Russell pointed out that since the Great Resignation, the district is struggling to find candidates for all kinds of positions, not just teachers.
“It’s anything involved in education,” he said. “It’s bus drivers, substitutes, parapros (paraprofessionals), cafeteria workers. … The job market is changing right in front of our faces.”
Paraprofessionals are employees who assist educators.
As of March 1, Russell noted, the Monroe County School District has 47 openings. The categories with the most unfilled positions at schools up and down the Keys include teachers, with 11 open positions for the 2022-23 school year, and 17 open paraprofessional positions.
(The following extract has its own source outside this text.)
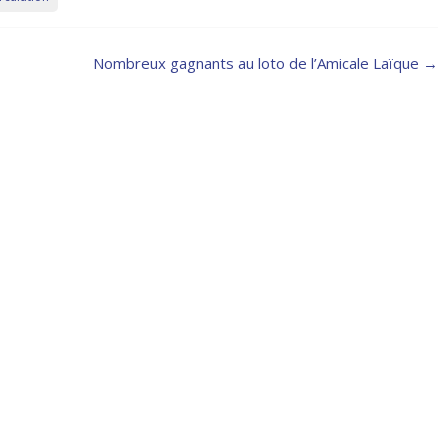
Nombreux gagnants au loto de l’Amicale Laïque
→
He presented several ideas for solutions, a few of which the district already had in place, such as the Grow Our Own initiative. This is an effort by the district to invest in those who are already employed locally or in the schools. Finding potential job candidates who currently have homes in Monroe County is important, Russell explained, because the high cost of living has been a factor in employees resigning.
“It wasn’t unique to us, I can tell you that,” he said, pointing out that an administrator in a tourist destination in Colorado told him of dealing with the same challenges.
One incentive from the Grow Our Own effort is to reimburse candidates up to $5,000 for tuition. Other solutions for placing candidates in open positions include salary increases, paying off student loans, day care support, workforce housing, encouraging students to become teachers and a more aggressive nationwide marketing campaign.
Schools Superintendent Theresa Axford struck a positive note.
“At the beginning of the year we had 150 teacher aides (paraprofessionals),” she said. “And we were trying to encourage them to become teachers. So throughout the year we only had eight takers. But you go out again, and now this time we have 44. So I think that the program is already building.”